Ob sie böse sind, weiß ich nicht. Aber dumm sind sie. Denn was er für Erschwernisse beim Lernen der Sprache hält, sind Hilfen zum Verständnis des Textes. Sie erleichtern dem Gehirn das Erfassen des Satzes und seiner Bedeutung, arbeiten dem neuronalen Verständnisprozess zu. Das hat auch mit Informationstheorie zu tun. Freilich kann man eine Sprache reduzieren und durchorthogonalisieren. Dann fehlt aber die nötige Redundanz, die man zu Verständnis braucht, und es fehlen die im Satz frühen Vorankündigungen des noch folgenden Sinngehaltes. Das wäre was für Leute, die nicht viel denken und nicht viel sagen, und auf Verständnis auch nicht so viel Wert legen. Noch haben wir die hier aber.
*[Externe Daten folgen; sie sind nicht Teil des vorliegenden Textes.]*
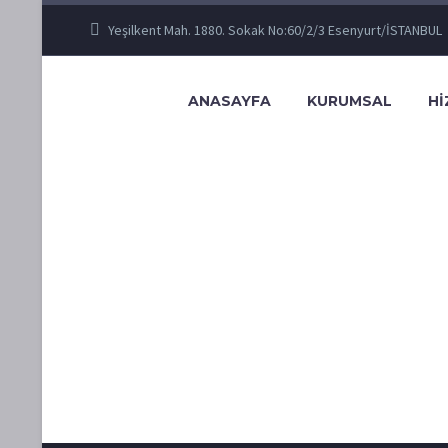
Yeşilkent Mah. 1880. Sokak No:60/2/3 Esenyurt/İSTANBUL
ANASAYFA
KURUMSAL
Hİ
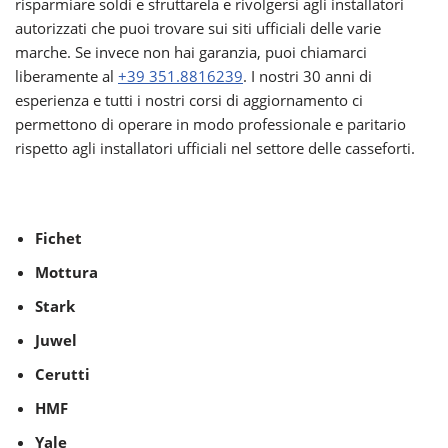
risparmiare soldi e sfruttarela e rivolgersi agli installatori
autorizzati che puoi trovare sui siti ufficiali delle varie
marche. Se invece non hai garanzia, puoi chiamarci
liberamente al
+39 351.8816239
. I nostri 30 anni di
esperienza e tutti i nostri corsi di aggiornamento ci
permettono di operare in modo professionale e paritario
rispetto agli installatori ufficiali nel settore delle casseforti.
Fichet
Mottura
Stark
Juwel
Cerutti
HMF
Yale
Deutlich weiter geht da der Landesintegrationsrat in NRW. In einem Interview mit dem Kölner Stadtanzeiger (hinter Paywall, aber von vielen Medien offen wiederholt, etwa Presseportal):
Der Vorsitzende des Landesintegrationsrats, Tayfun Keltek, spricht sich dafür aus, an Grundschulen mehr Türkisch, Polnisch und Russisch zu unterrichten. “Ich bin dafür, den Englisch-Unterricht an Grundschulen ganz abzuschaffen – nicht nur in den ersten beiden Schuljahren. Am besten würden Fremdsprachen erlernt, wenn sie von Muttersprachlern vermittelt würden”, sagte Keltek dem Kölner Stadt-Anzeiger (Freitagausgabe). “Etwa ein Drittel aller Kinder in NRW hat einen Migrationshintergrund. Sie sprechen zum Beispiel türkisch, russisch, polnisch. Für die deutschen Kinder wäre es einfacher, sie würden diese Sprachen erlernen. Und die Kinder mit Migrationshintergrund hätten mehr Zeit, sich auf das Deutsche zu konzentrieren”, fügte Keltek hinzu. In Köln hätten 50 Prozent der Kinder einen Migrationshintergrund. “Sie wachsen zweisprachig auf. Es wäre besser, die Kenntnisse in der Muttersprache und in Deutsch zu vertiefen, dann fällt ihnen später auch das Englische leichter”, sagte Keltek.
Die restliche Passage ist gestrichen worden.